And I thought I understood scope

Question

Can someone please tell me why the last logging of 'x' equals 0 and not 1. I thought because it's declared outside of a function it has global scope and then in the function it's value is set to 1 and that value would remain as it's a global? I know the first 'x' value inside the function is a global as any variable declared without the var keyword becomes a property of the window object.
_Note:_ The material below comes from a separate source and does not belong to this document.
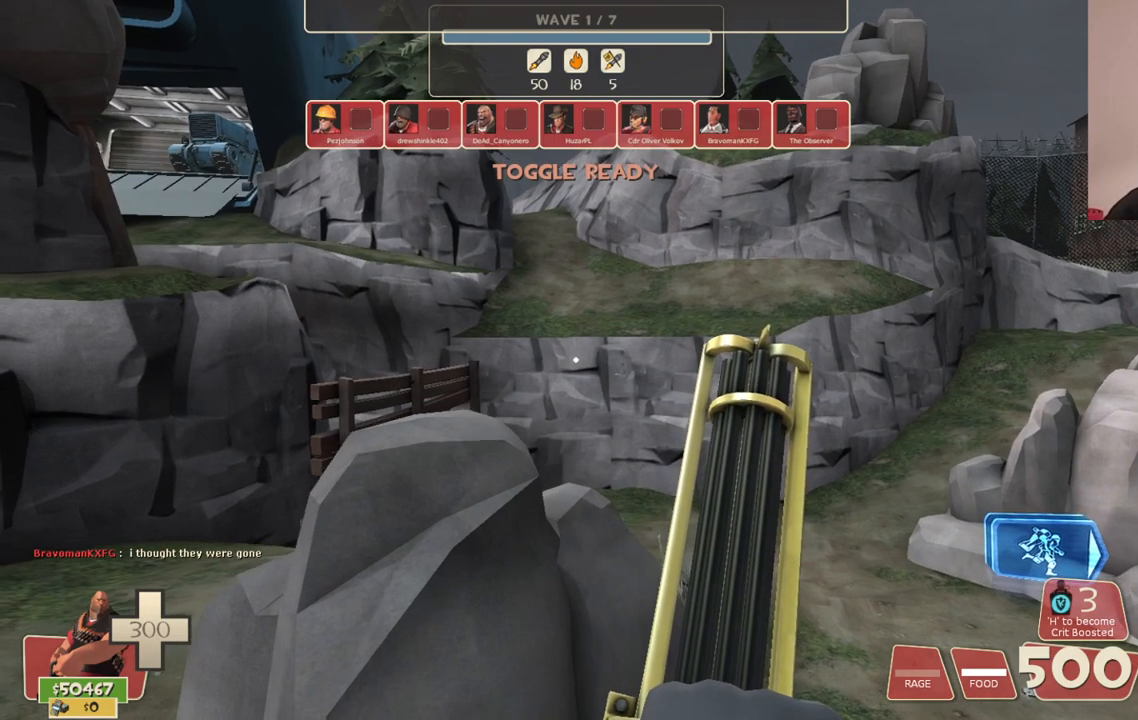
Gameplay with a controller (PlayStation layout); each line is a JSON object with the inputs held at the frame after it. "events" lists button and stick changes between this image and that frame as [ms after this image, input, new state], when the widget could be followed in between.
{"buttons": ["CIRCLE"], "left_stick": "center", "right_stick": "center", "events": [[183, "left_stick", "up-left"], [233, "left_stick", "center"], [333, "CIRCLE", "down"]]}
Many thanks

var x = 0; //global variable

function y(){
  x = 1;
  log("1. %n ", x);//1. 1

  var x = 2;
  log("2. %n ", x);//2. 2
}

y();
log("3. %n ", x);//3. 0

Answer 1

The var statement is subject of hoisting, when your code is evaluated it actually looks like this:

var x = 0; //global variable
function y(){
  var x; // local!!

  x = 1;
  log("1. %n ", x);//1. 1

  x = 2;
  log("2. %n ", x);//2. 2
}

y();
log("3. %n ", x);//3. 0

Just before y is executed, a new execution context is setup, and the Variable Instantiation process takes place before the function is executed.

That's one of the reasons about why JSLint recommends only one var statement per function, to resemble what is actually happening.

Answer 2

The variable x inside the function is created immediately when the function is executed and not just when the line with the variable statement is reached:

If the variable statement occurs inside a FunctionDeclaration, the variables are defined with function-local scope in that function […]. Variables are created when the execution scope is entered. […] Variables are initialised to undefined when created. […]

You can see that x is initially undefined when adding a log call in front of the first assignment:

function y(){
  log("0. " + x);//0. undefined
  x = 1;
  log("1. " + x);//1. 1
  var x = 2;
  log("2. " + x);//2. 2
}

That means both assignments inside the function refer to x in the function-local scope and not to x in the global scope.